Skip to content

Examples

This page provides complete, working examples for the two most common probe design scenarios: RNA FISH and DNA FISH.

Example 1: Standard RNA FISH Probes

Design simple FISH probes for visualizing gene expression in RNA. This example targets exonic regions and uses Bowtie2 to ensure the probes map specifically to the target genes.

Configuration Files

genomes.yaml:

yaml
human_hg38:
  description: "Human genome GRCh38"
  species: "Homo sapiens"
  fasta: "/data/genomes/hg38/hg38.fa"
  gtf: "/data/genomes/hg38/gencode.v38.annotation.gtf"
  align_index:
    - bowtie2
  jellyfish: false

rna_protocol.yaml:

yaml
name: "Basic_RNA_FISH"
genome: "human_hg38"

targets:
  - "GAPDH"
  - "ACTB"
  - "TP53"

extracts:
  target_region:
    source: "exon"
    length: 40
    overlap: 20

probes:
  fish_probe:
    template: "{spacer}{target_binding}{fluorophore_site}"
    parts:
      spacer:
        expr: "'TTTTTT'"
      target_binding:
        length: 40
        expr: "rc(target_region)"

▶ Data segment:
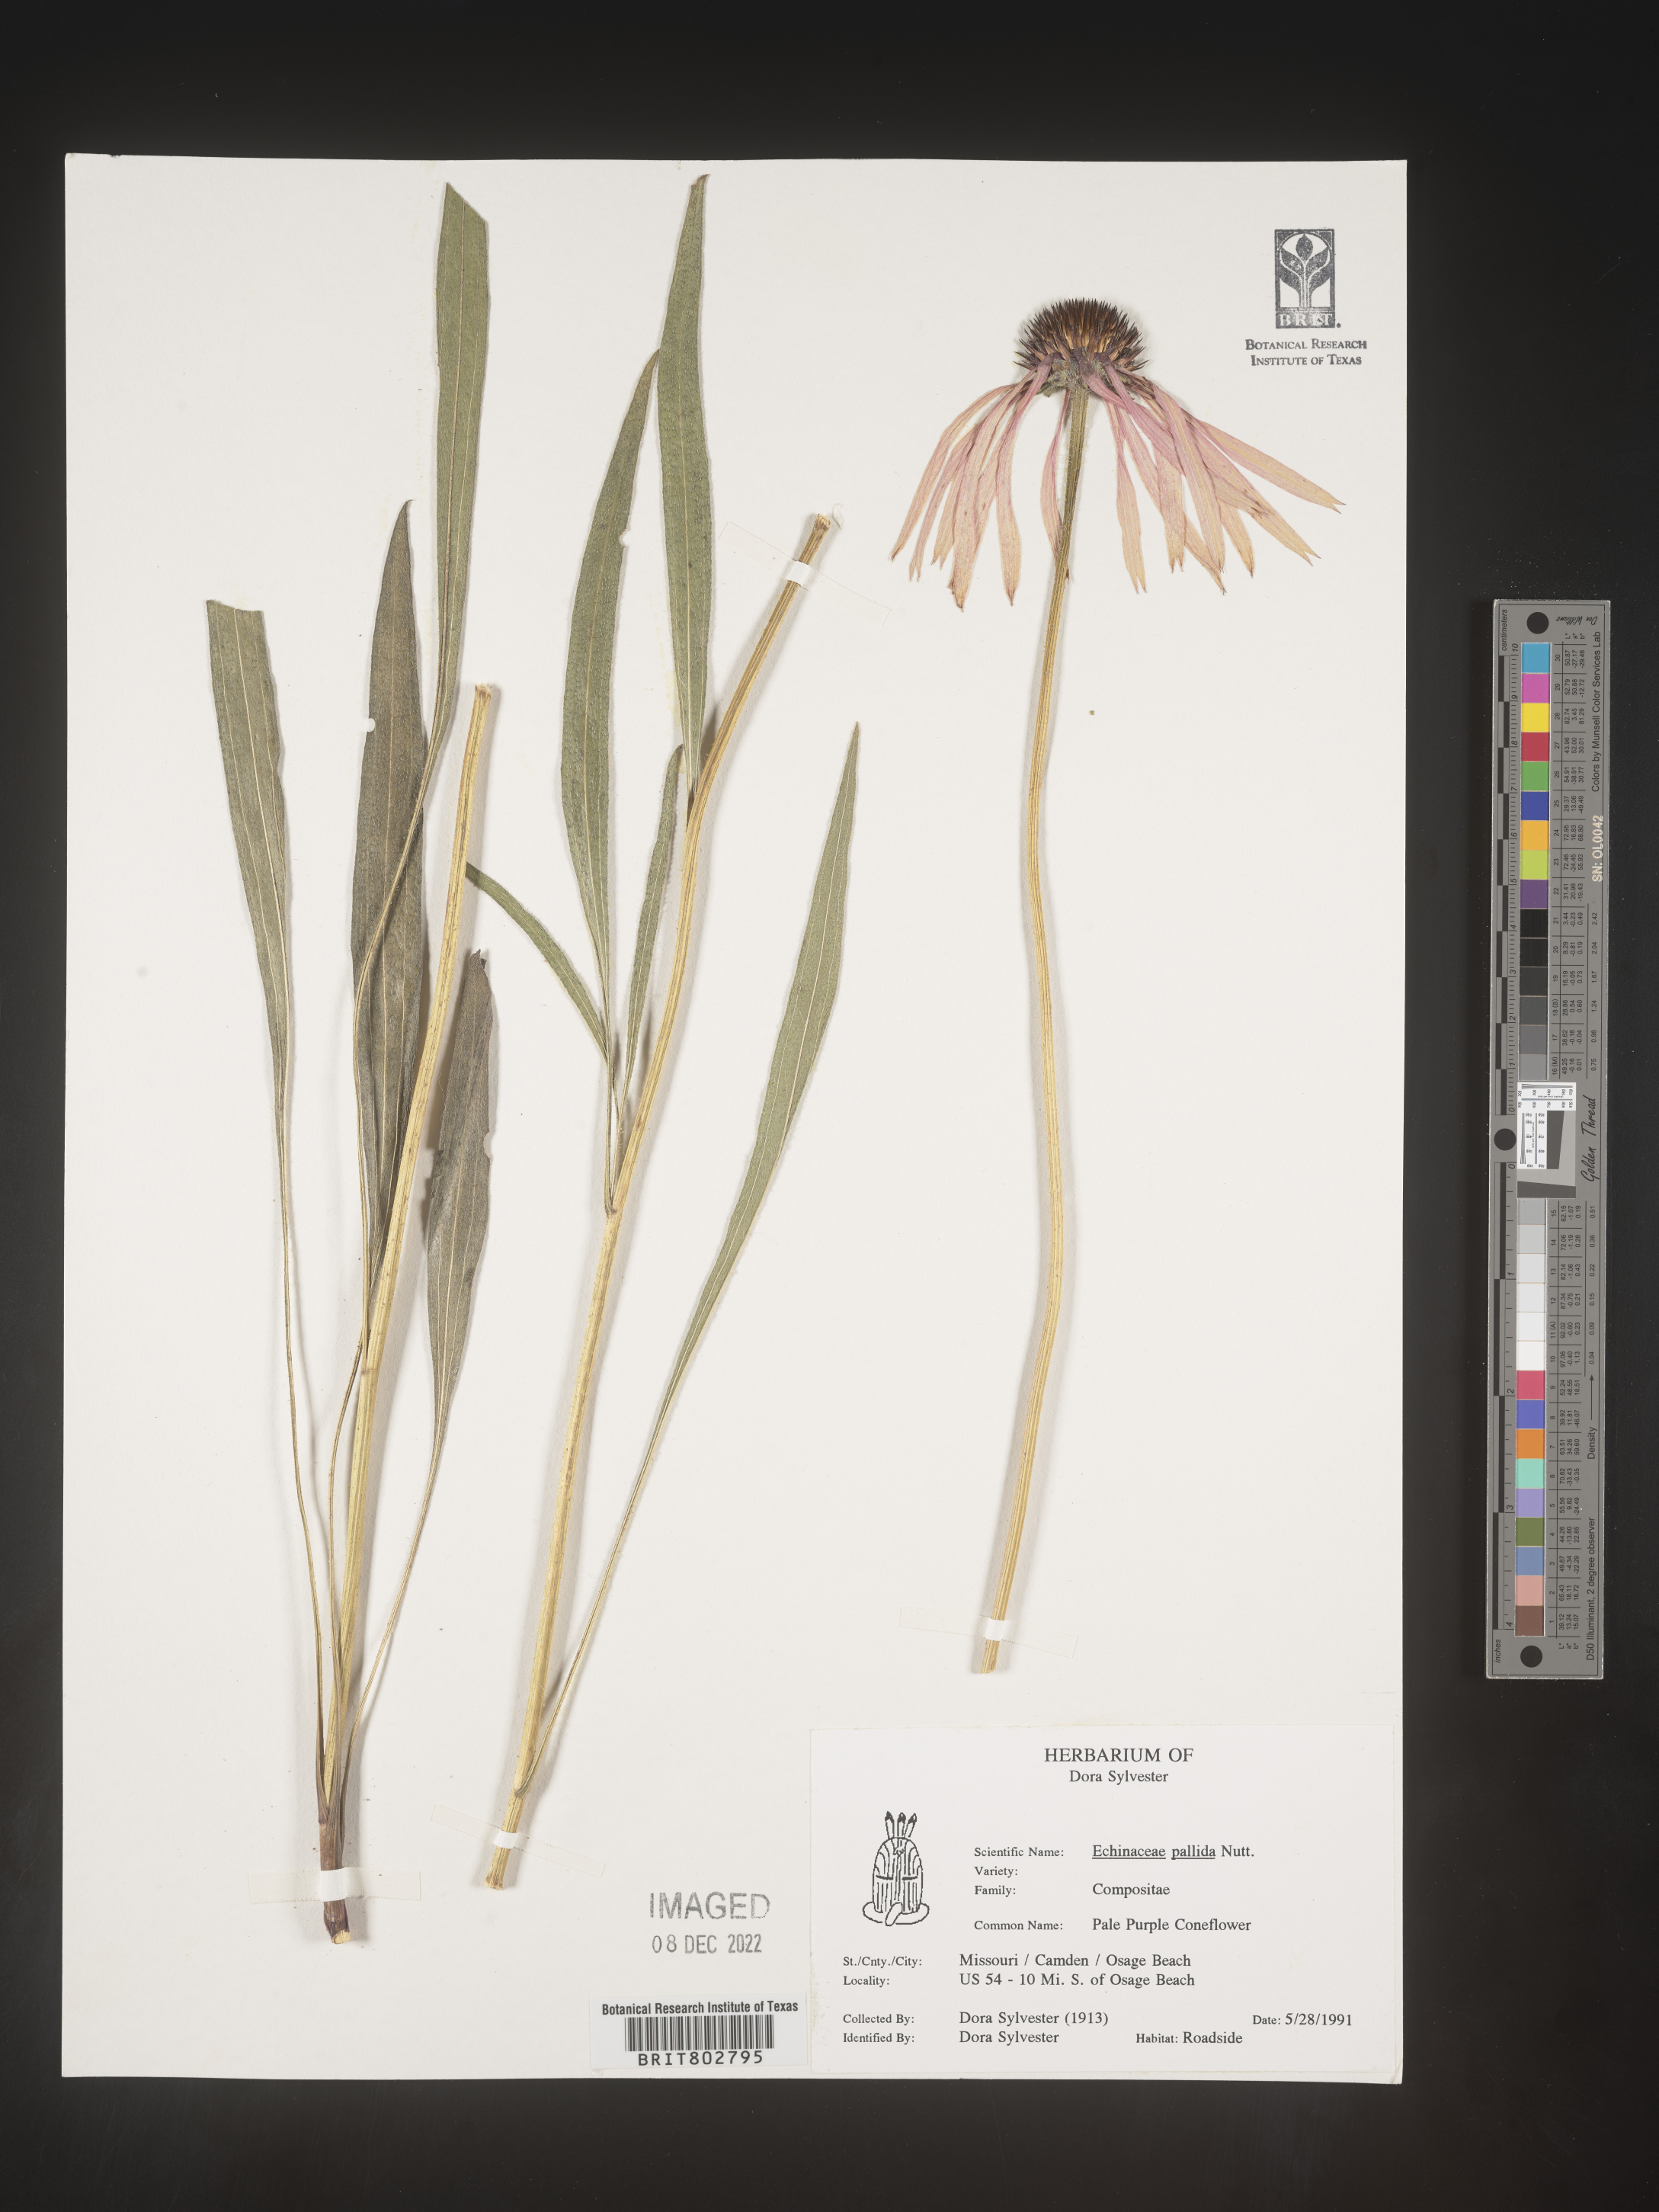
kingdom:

▶ Problems to solve:
#1 Copy the passage of the FISH probe design examples between "Skip to content" and "the target genes.", inclusive.
#2 Proceed with the page of FISH probe design examples, picking up right after its last line.

▶ Expected responses:
#1
Skip to content

Examples

This page provides complete, working examples for the two most common probe design scenarios: RNA FISH and DNA FISH.

Example 1: Standard RNA FISH Probes

Design simple FISH probes for visualizing gene expression in RNA. This example targets exonic regions and uses Bowtie2 to ensure the probes map specifically to the target genes.

#2
      fluorophore_site:
        expr: "encoding[gene_name]['fluorophore']"

encoding:
  GAPDH:
    fluorophore: "ACGTACGTACGTACGT"
  ACTB:
    fluorophore: "TGCATGCATGCATGCA"
  TP53:
    fluorophore: "CGATCGATCGATCGAT"

attributes:
  probe_gc:
    target: fish_probe
    type: gc_content
  probe_tm:
    target: fish_probe
    type: annealing_temperature
  probe_fold:
    target: fish_probe
    type: fold_score
  target_specificity:
    target: target_region
    type: mapped_genes
    aligner: bowtie2
    min_mapq: 30

post_process:
  filters:
    probe_gc:
      condition: "probe_gc >= 0.45 & probe_gc <= 0.55"
    probe_tm:
      condition: "probe_tm >= 50 & probe_tm <= 60"
    target_specificity:
      condition: "target_specificity <= 5"
  
  sorts:
    is_ascending:
      - "target_specificity"
      - "probe_fold"
    is_descending:
      - "probe_tm"

Running the Example

bash
# Complete workflow
uprobe run -p rna_protocol.yaml -g genomes.yaml -o rna_results/ --raw

Expected Output

The results directory will contain:

  • Basic_RNA_FISH_YYYYMMDD_HHMMSS.csv - Filtered probes
  • Basic_RNA_FISH_YYYYMMDD_HHMMSS_raw.csv - All designed probes

Example output structure:

text
gene_name,target_region,fish_probe,probe_gc,probe_tm,target_specificity
GAPDH,ATGCGTACG...,TTTTTTCGTACGATACGTACGTACGTACGT,0.48,55.2,1
ACTB,CGATCGATA...,TTTTTTTATCGATCTGCATGCATGCATGCA,0.52,58.7,2
TP53,GCTAGCTAG...,TTTTTTCTAGCTACCGATCGATCGATCGAT,0.50,56.1,1

Example 2: Standard DNA FISH Probes (Tiling)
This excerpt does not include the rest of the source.